Where’s the magic? What makes our calculations work? Compound interest. In 1976 the Wall Street Journal published an opinion article ascribing to Einstein the belief that “compound interest” was “man’s greatest invention”. The crux to making our paper work is savings accounts which are set up for every working-age New Zealander. They’re like KiwiSaver except also include accounts for healthcare – which means everyone can have health insurance and go private if they wish, not just the wealthy. People’s savings accounts receive contributions from their employers, the government and individual. Here’s the thing: by the time of retirement, average earners will have a balance of about $800,000. Where does most of the money come from? Nearly 70 per cent, or $560,000, comes from compound interest and only 30 per cent from contributions. We’ve done the sums. So have journal editors and referees.
What that means is you can enjoy a high standard of living, both in terms of retirement income and high class healthcare, whereby the vast majority is funded not by higher taxes, nor by cuts in government spending on services, but instead by the miracle of compound interest. But Treasury doesn’t believe in miracles. It doesn’t have the imagination to see how you can get a high rate of return on your savings by tapping into the world’s equity markets and earning the high rates of productivity growth that are being achieved in other countries. It wants us all to be stuck in low productivity NZ and wants to make that problem worse.
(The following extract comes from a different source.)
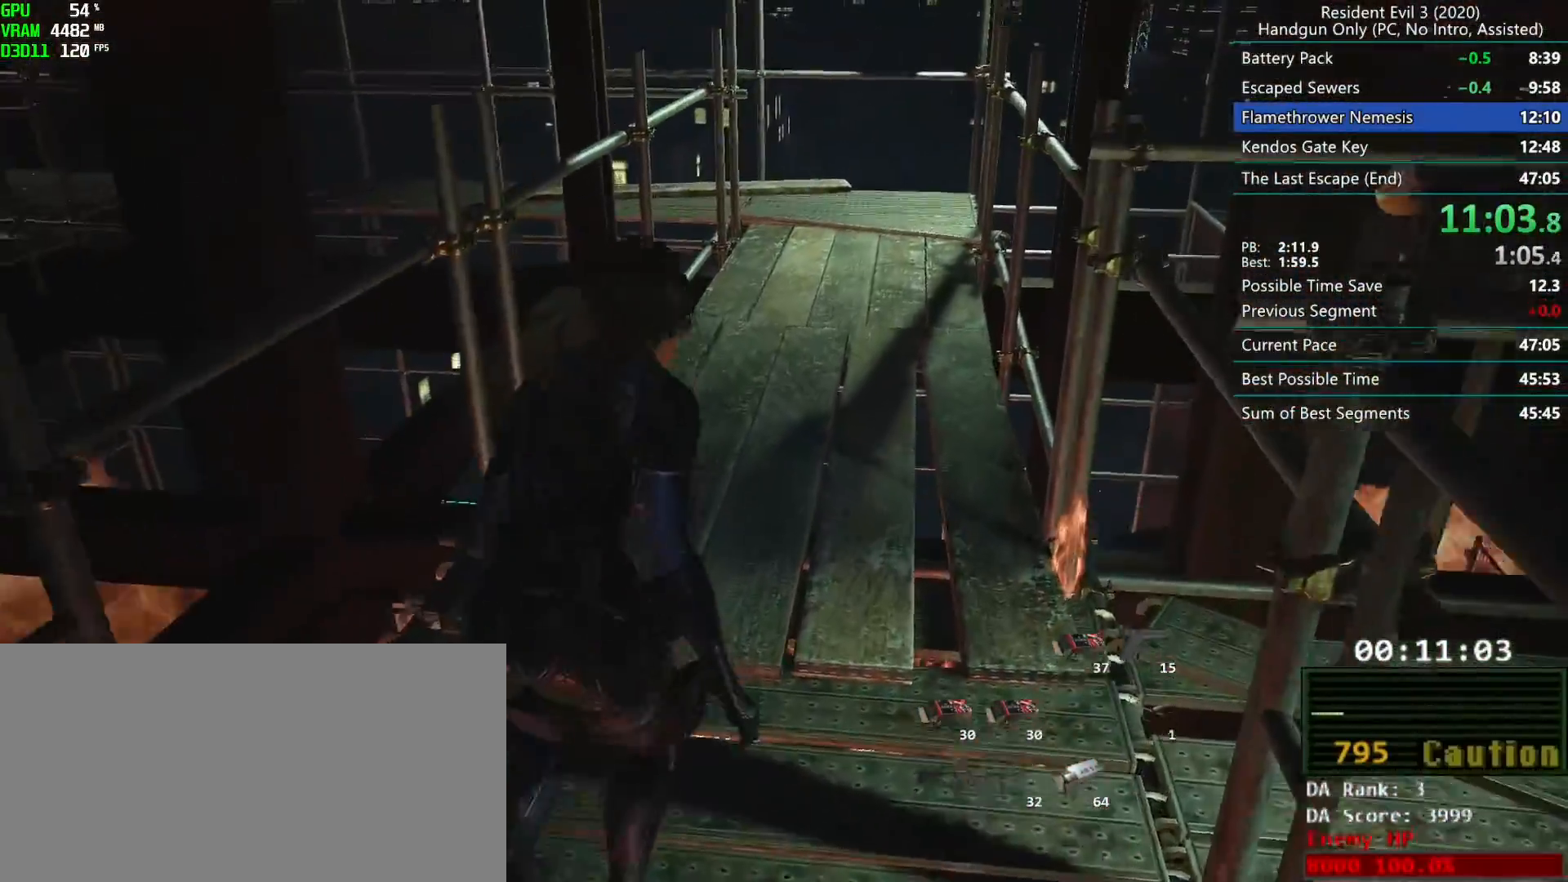
{"keys": ["r"], "mouse": ["mb4"], "events": [[367, "mouse_mb4", "down"]]}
Do Aussies get truck-loads of compound interest? The average balance for a person in its super savings scheme is now about $A 350,000 for retirees, or $A 700,000 for a couple – nearly 10 times the average balance NZers have in their KiwiSaver accounts. Compound interest is now driving the spending of Aussies in retirement. Not higher taxes. Nor cuts in public services. The NZ Treasury’s lack of imagination threatens our future. Its message of doom is based on incorrect economics. It is presenting NZers with fake options that both look awful, when other options exist that could create a stunningly bright future for this country.